Satria menilai, kondisi ini membuat vonis hakim terhadap para pejabat negara yang melakukan tindak pidana korupsi melalui modus memperdagangkan pengaruh, menjadi tidak sesuai alias lemah.
“Tetapi ini bisa dilihat dari bagaimana pelaporan partai politik atau caleg-caleg yang sedang berkontestasi bisa jadi ada dukungan bahan bakar yang diberikan pihak tertentu dengan tujuan ia mempunyai kekuasaan. Ketika mempunyai kekuasaan maka akan dibuka selebar-lebarnya untuk kepentingan mereka,” papar Satria.
Satria menjelaskan, sistem saat ini sangat mungkin ada pendonor memberikan dana yang tidak berseri kepada aktor politik yang didukung dalam kontestasi pileg atau pilpres. Hal ini memberikan dampak yang luar biasa. Misalnya di beberapa wilayah dalam konsensi perizinan di sektor tambang. Mereka sebagai pendonor dana lebih baik mendanai beberapa calon untuk mendapatkan keuntungan lebih besar.
“Jadi sangat perlu dalam UU mengakomodasi ketentuan perihal memperdagangkan pengaruh atau trading of influence,” jelasnya.
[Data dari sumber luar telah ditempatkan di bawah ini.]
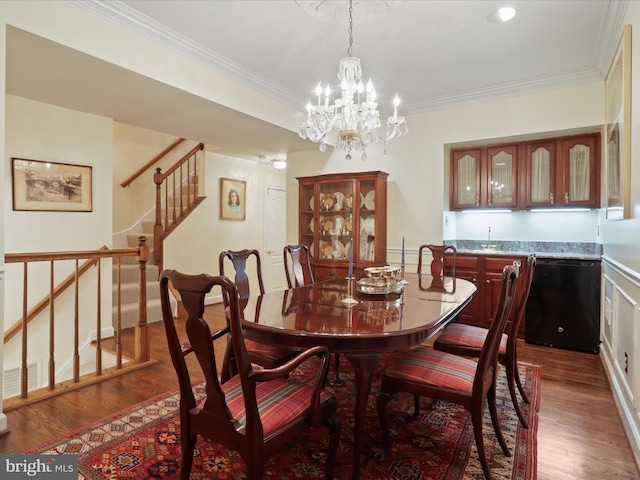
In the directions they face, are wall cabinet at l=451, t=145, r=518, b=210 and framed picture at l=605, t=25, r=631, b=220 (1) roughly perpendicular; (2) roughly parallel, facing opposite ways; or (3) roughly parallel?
roughly perpendicular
Satria menilai, untuk kontestasi politik maka diperlukan biaya yang tidak berseri, sehingga penambahan anggaran dari negara untuk memberi subsidi bagi partai politik bukan solusi yang solutif. Dikarenakan tanpa mekanisme pengawasan, akuntabilitas, budaya korup yang masih menjangkiti para elit parpol, dana dari negara akan sia-sia.
“Misalnya di beberapa daerah di Jawa Timur untuk kontestasi pemilihan satu kursi calon kepala desa. Para calon ini bisa mengeluarkan Rp200-300 ribu per kepala untuk mempromosikan dirinya. Ini fenomena yang luar biasa, baru sekelas pemilihan tingkat desa,” tandasnya.
Menurut satria, Indonesia saat ini krisis identitas dan teladan dari aktor politik dan penegak hukum yang menegakkan nilai-nilai anti korupsi sebagai karakter.
“Padahal Islam mengajarkan itu semua dan kewajiban bagi manusia selaku khalifah fil ardhi. Bahkan yang menjadi tantangan adalah anak muda yang banyak terjun ke partai politik, jika tujuannya melakukan perubahan tidak masalah. Tetapi jika tujuannya memperkeruh suasana justru akan membuat keruh suasana politik di negara Indonesia, seperti para politisi muda yang sudah banyak terjerat korupsi,” pungkasnya.